Sometimes, I heard of open-ended list and difference-list. I know they are from prolog: Difference between "open-ended lists" and "difference lists"

But does OCaml use them?

I ask this question because in OCaml 99 problems, there is one problem:

Graph isomorphism. (medium)

Two graphs G1(N1,E1) and G2(N2,E2) are isomorphic if there is a bijection f: N1 → N2 such that for any nodes X,Y of N1, X and Y are adjacent if and only if f(X) and f(Y) are adjacent.

Write a function that determines whether two graphs are isomorphic. Hint: Use an open-ended list to represent the function f.

I even don't understand the hint:

Use an open-ended list to represent the function f

Questions:

1. Can anyone explain?
2. Or confirm we don't have such two things in OCaml?
3. If we don't have these two kinds of lists, how can we solve the problem above? Make all possible mappings between nodes in G1 and nodes in G2 and checking whether every pair adjacent?

Answer 1

Googling "open-ended list graph isomorphism" suggests that the question was copy-pasted as is from a set of Prolog exercises.

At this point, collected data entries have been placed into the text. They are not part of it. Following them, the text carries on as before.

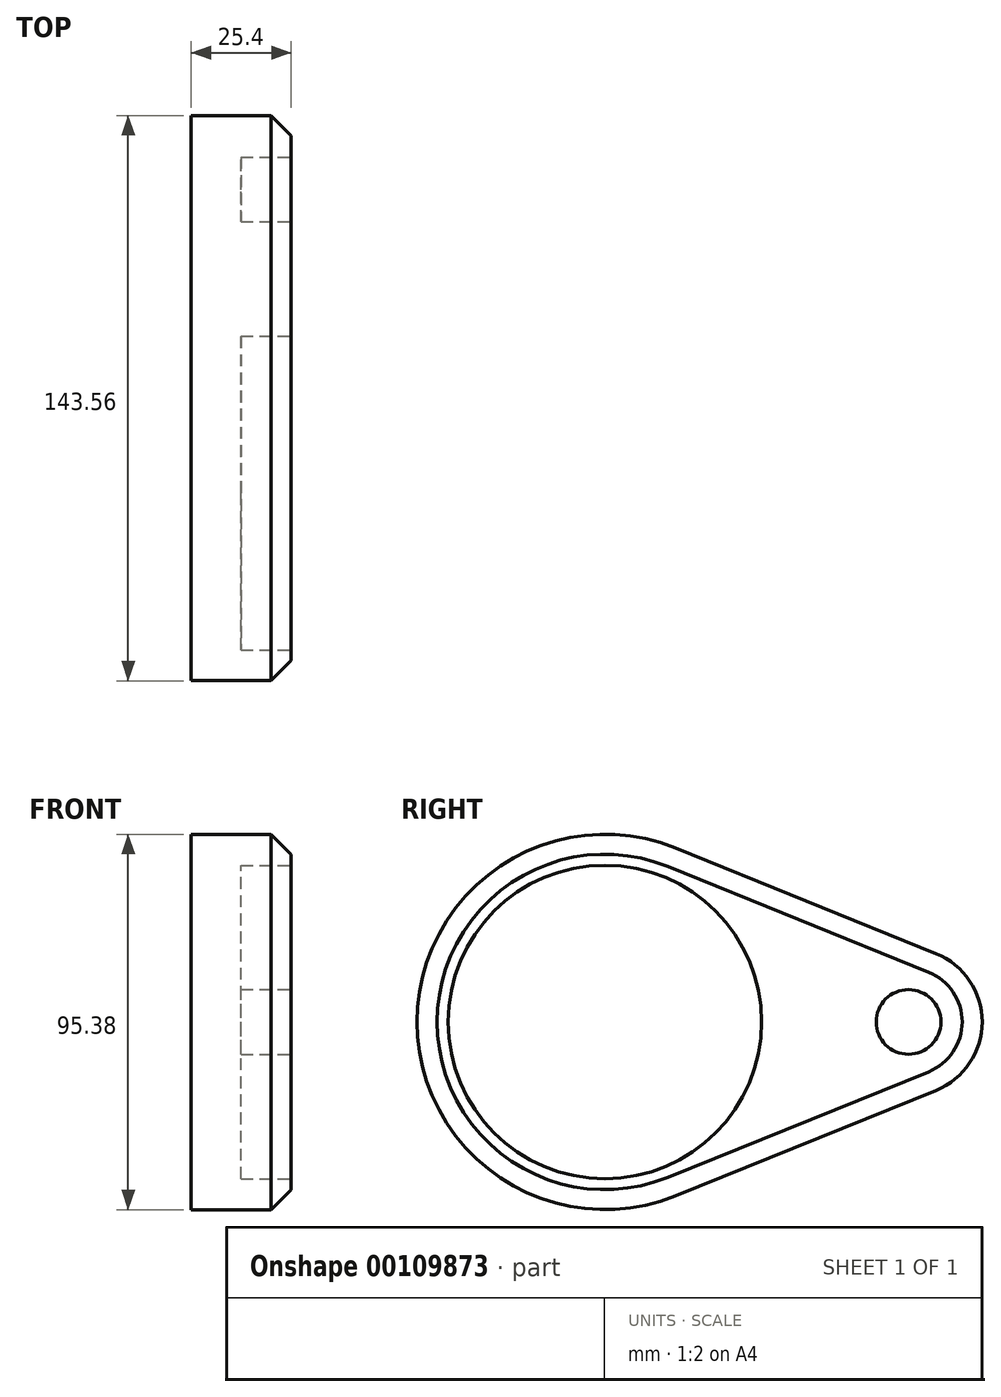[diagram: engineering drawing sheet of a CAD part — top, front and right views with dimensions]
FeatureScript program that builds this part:
annotation { "Feature Type Name" : "Feature", "Feature Type Description" : "" }
export const myFeature = defineFeature(function(context is Context, id is Id, definition is map)
    precondition{}
    {
        {
            var Q0;
            Q0=qCreatedBy(makeId("Right.planeOp"),FACE);
            var sketch = newSketch(context, id + "F0", { "sketchPlane" : qUnion([Q0])});
            skCircle(sketch, "E0", {"center": v(0, 0) * mm, "radius": 47.69 * mm});
            skCircle(sketch, "E1", {"center": v(77.15, 0) * mm, "radius": 18.72 * mm});
            skLineSegment(sketch, "E2", {"start": v(84.18, 17.35) * mm, "end": v(17.9, 44.2) * mm});
            skLineSegment(sketch, "E3", {"start": v(84.18, -17.35) * mm, "end": v(17.9, -44.2) * mm});
            skSolve(sketch);
        }
        {
            var Q0;
            Q0 = qSketchRegion(id + "F0", true);
            extrude(context, id + "F1", {"entities" : qUnion([Q0]), "depth" : 25.4 * mm});
        }
        {
            var Q0;
            Q0=makeQuery(id+"F1.opExtrude","CAP_FACE",FACE,{"disambiguationData":[OSD([sQuery(id+"F0.wireOp",EDGE,"E0"),sQuery(id+"F0.wireOp",EDGE,"E1"),sQuery(id+"F0.wireOp",EDGE,"E2"),sQuery(id+"F0.wireOp",EDGE,"E3")])],"isStart":false});
            var sketch = newSketch(context, id + "F2", { "sketchPlane" : qUnion([Q0])});
            skCircle(sketch, "E4", {"center": v(0, 0) * mm, "radius": 39.82 * mm});
            skSolve(sketch);
        }
        {
            var Q0;
            Q0 = qSketchRegion(id + "F2", true);
            extrude(context, id + "F3", {"entities" : qUnion([Q0]), "operationType" : NewBodyOperationType.REMOVE, "oppositeDirection" : true, "depth" : 12.7 * mm});
        }
        {
            var Q0;
            Q0=makeQuery(id+"F1.opExtrude","CAP_FACE",FACE,{"disambiguationData":[OSD([sQuery(id+"F0.wireOp",EDGE,"E0"),sQuery(id+"F0.wireOp",EDGE,"E1"),sQuery(id+"F0.wireOp",EDGE,"E2"),sQuery(id+"F0.wireOp",EDGE,"E3")])],"isStart":false});
            var sketch = newSketch(context, id + "F4", { "sketchPlane" : qUnion([Q0])});
            skCircle(sketch, "E5", {"center": v(77.15, 0) * mm, "radius": 8.21 * mm});
            skSolve(sketch);
        }
        {
            var Q0;
            Q0 = qSketchRegion(id + "F4", true);
            extrude(context, id + "F5", {"entities" : qUnion([Q0]), "operationType" : NewBodyOperationType.REMOVE, "oppositeDirection" : true, "depth" : 12.7 * mm});
        }
        {
            var Q0;
            Q0=makeQuery(id+"F1.opExtrude","CAP_EDGE",EDGE,{"disambiguationData":[OSD([sQuery(id+"F0.wireOp",EDGE,"E2")])],"isStart":false});
            chamfer(context, id + "F6", {"entities" : qUnion([Q0]), "width" : 5.08 * mm, "tangentPropagation" : true});
        }
    });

The hint was present in the original version and of course made more sense in a Prolog context than in an OCaml one.

Here is a solution in Prolog to the graph isomorphism problem; it may use open-ended lists (I'm not familiar with the behavior of the standard library memberchk that does the work of checking or extending the isomorphism), but that's merely an implementation detail.

The general idea of the algorithm is to do backtracking on a structure representing a partial isomorphism, on which all the edges handled so far agree. You can implement that in any language, for example using a non-determinism monad, and I don't think tail-cell unification plays an important role here; using Map (persistent associative maps from the standard library) to manipulate the mapping from nodes of N1 to nodes of N2 would be just fine (and algorithmically much more efficient than linear search in an open-ended list).

The pseudo-code for the algorithm would be as follow:

let add_edge iso (n1,n2) (n1', n2') =
  if n1 is unbound in iso, extend it with n1->n1'
  same for (n2, n2')
  if n1 is bound to a node different from n1' return None
  same for (n2, n2')
  else Some iso

let graph_iso iso g1 g2 =
  if g1 is empty then Some iso
  else if has an edge e1 then
    for any e2 in g2 such that add_edge iso e1 e2 is Some iso'
      if graph_iso iso' (g1 - e1) (g2 - e2) is not None, return it
    else return None